§ STUDY QUESTIONS:
(a) In the Don Quixote cover essay, on which podcast and in which episode did Eric Drooker discuss the cover?
(b) List every real person, not fictional characters, named in the Don Quixote cover essay.

§ EXTRACT PROVIDED:
↓

Beyond Quixotic Climate Change Melancholy; Or, Sancho Knows Bullshit When He Smells It

(With some help from William Egginton y Bradley Nelson)

Eric Drooker’s 15 Nov 2021 cover for The New Yorker, titled “The Impossible Dream,” exploited the melancholy figure of Don Quixote to make an ominous comment on the Glasgow Climate Change Conference. In response I wrote a letter which, revised with input from William Egginton (on early modern and current politics) and Bradley Nelson (who asked “Where is Sancho?”), I sent to the editor of The New Yorker on behalf of the Cervantes Public Project. I reproduce it here, with my own Spanish version. The New Yorker did not choose to publish it, but Steven Hessel invited Eric Drooker to discuss the cover with William Egginton and me on his podcast Pod Quixote, in the 24 Nov 2021 episode.

Dear Editor,

Eric Drooker’s latest cover depicts Don Quixote, alone, his lance lowered, gazing forlornly at wind turbines that represent “the impossible dream” of renewable energy replacing fossil fuels, while in the distance a city is engulfed by flames under an overheated sky. This powerful image inverts the mad knight’s relationship to the windmills he usually attacks, converting them instead into his allies against corporations that put their profits before the needs of all humanity. Originally, though, Cervantes’ anti-hero served to mock the illusions propagated by a failing political order as it struggled to hold its power over an increasingly alienated and suffering populace. Drooker hails from the Lower East Side, where back in the 70s a street theater spectacle, Don Quixote of Loisaida, repurposed Quixote’s chivalric-carnivalesque mission to emblematize the resistance of the downtrodden. Sadly, Man of La Mancha’s saccharin idealism watered that rebellion down to the point of unrecognizability. Where is the mirth? Where community? In a word, where is Sancho? The comic understanding of Cervantes’s masterpiece as political satire points beyond desperate utopianism. In the version of Don Quixote he would rewrite for our time, his loony egomaniac would trumpet the truisms of supply-side economics, wage righteous war against tax increases of any kind, and defend the honor of much-maligned corporations—all the while exposing by the sheer absurdity of his exploits the vacuity of the super-wealthy’s claims to self-sufficiency and the emptiness of the instant-gratification consumerism quite literally fueling the warming of our planet.

↑

§ LISTED ENTRIES:
↓

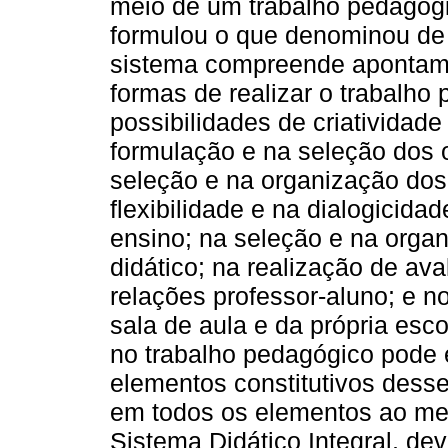
meio de um trabalho pedagógic
formulou o que denominou de 
sistema compreende apontam
formas de realizar o trabalho
possibilidades de criatividad
formulação e na seleção dos 
seleção e na organização dos
flexibilidade e na dialogicid
ensino; na seleção e na organi
didático; na realização de av
relações professor-aluno; e n
sala de aula e da própria esco
no trabalho pedagógico pode 
elementos constitutivos desse
em todos os elementos ao m
Sistema Didático Integral, de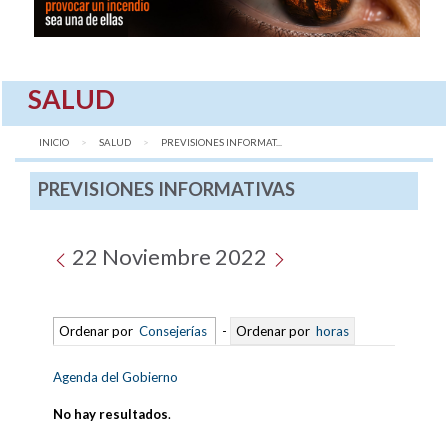
SALUD
INICIO
SALUD
AQUÍ:
PREVISIONES INFORMAT...
PREVISIONES INFORMATIVAS
22 Noviembre 2022
Ordenar por
Consejerías
-
Ordenar por
horas
Agenda del Gobierno
No hay resultados
.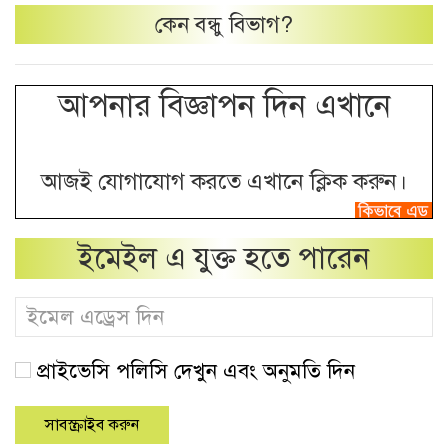
কেন
বন্ধু
বিভাগ?
আপনার বিজ্ঞাপন দিন এখানে
আজই যোগাযোগ করতে এখানে ক্লিক করুন।
ইমেইল এ যুক্ত হতে পারেন
প্রাইভেসি পলিসি দেখুন এবং অনুমতি দিন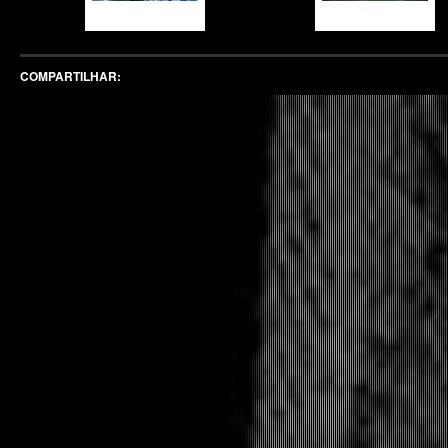
COMPARTILHAR: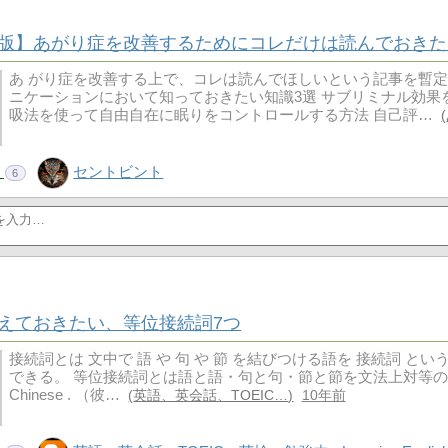
版】あがり症を改善するためにコレだけは読んでおきた
あ がり症を改善する上で、コレは読んでほしいという記事を暫定
ニケーションにおいて知っておきたい知識3選 サブリミナル効果を
吸法を使って自由自在に眠りをコントロールする方法 自己評…
！
セントビント
6
えておきたい、等位接続詞7つ
接続詞とは 文中で 語 や 句 や 節 を結びつける語を 接続詞 と
できる。 等位接続詞とは語と語・句と句・節と節を文法上対等の関係で結びつ
Chinese . （彼…
英語、英会話、TOEIC…
10年前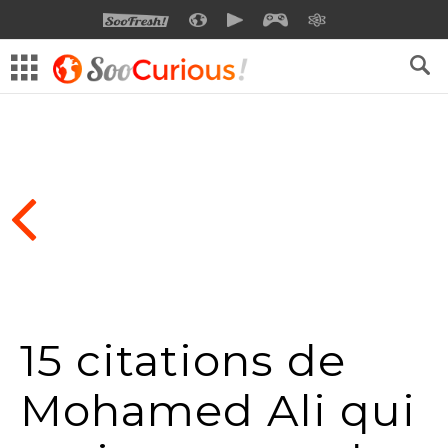
SOOFRESH
SOOCURIOUS
SOOMOTION
SOOGEEK
SAVOIR
15 citations de
Mohamed Ali qui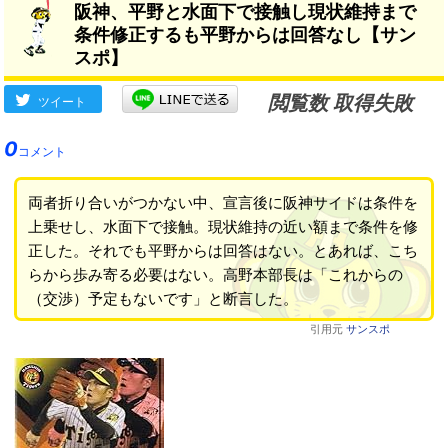
阪神、平野と水面下で接触し現状維持まで
条件修正するも平野からは回答なし【サン
スポ】
閲覧数 取得失敗
ツイート
0
コメント
両者折り合いがつかない中、宣言後に阪神サイドは条件を
上乗せし、水面下で接触。現状維持の近い額まで条件を修
正した。それでも平野からは回答はない。とあれば、こち
らから歩み寄る必要はない。高野本部長は「これからの
（交渉）予定もないです」と断言した。
引用元
サンスポ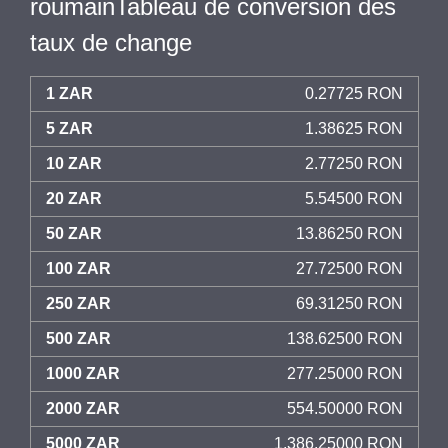
roumainTableau de conversion des
taux de change
1 ZAR
0.27725 RON
5 ZAR
1.38625 RON
10 ZAR
2.77250 RON
20 ZAR
5.54500 RON
50 ZAR
13.86250 RON
100 ZAR
27.72500 RON
250 ZAR
69.31250 RON
500 ZAR
138.62500 RON
1000 ZAR
277.25000 RON
2000 ZAR
554.50000 RON
5000 ZAR
1,386.25000 RON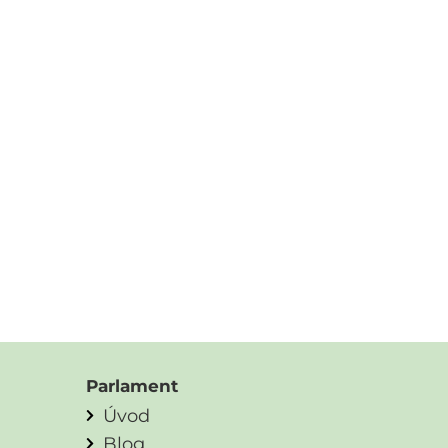
Parlament
Úvod
Blog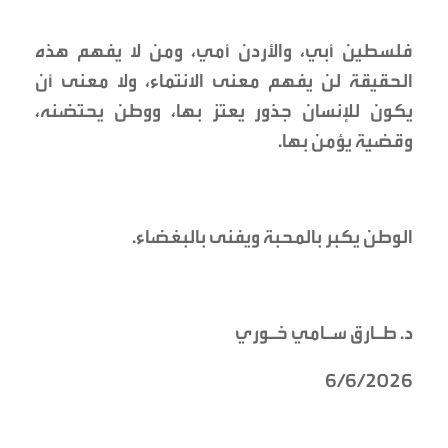
فلسطين أبي، والأردن أمي، ومن لا يفهم هذه
الحقيقة لن يفهم معنى الانتماء، ولا معنى أن
يكون للإنسان جذور يعتز بها، ووطن يحتضنه،
وقضية يؤمن بها.
الوطن يكبر بالمحبة ويفنى بالبغضاء.
د. طـارق سـامي خـوري
6/6/2026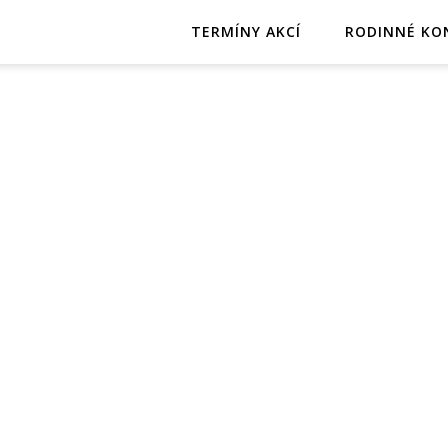
TERMÍNY AKCÍ
RODINNÉ KO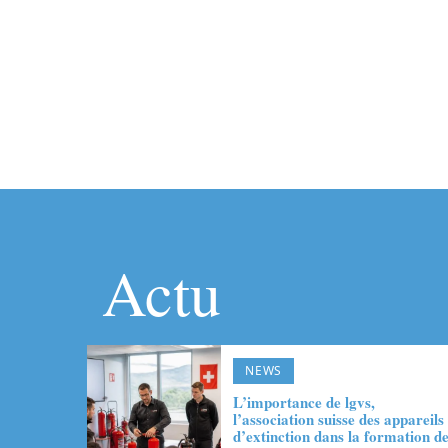
Actu
NEWS
L’importance de lgvs,
l’association suisse des appareils
d’extinction dans la formation d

↑

§ ANSWERS:
(a) He discussed it on Pod Quixote, in the 24 Nov 2021 episode.

(b)
- Eric Drooker
- William Egginton
- Bradley Nelson
- Steven Hessel
- Cervantes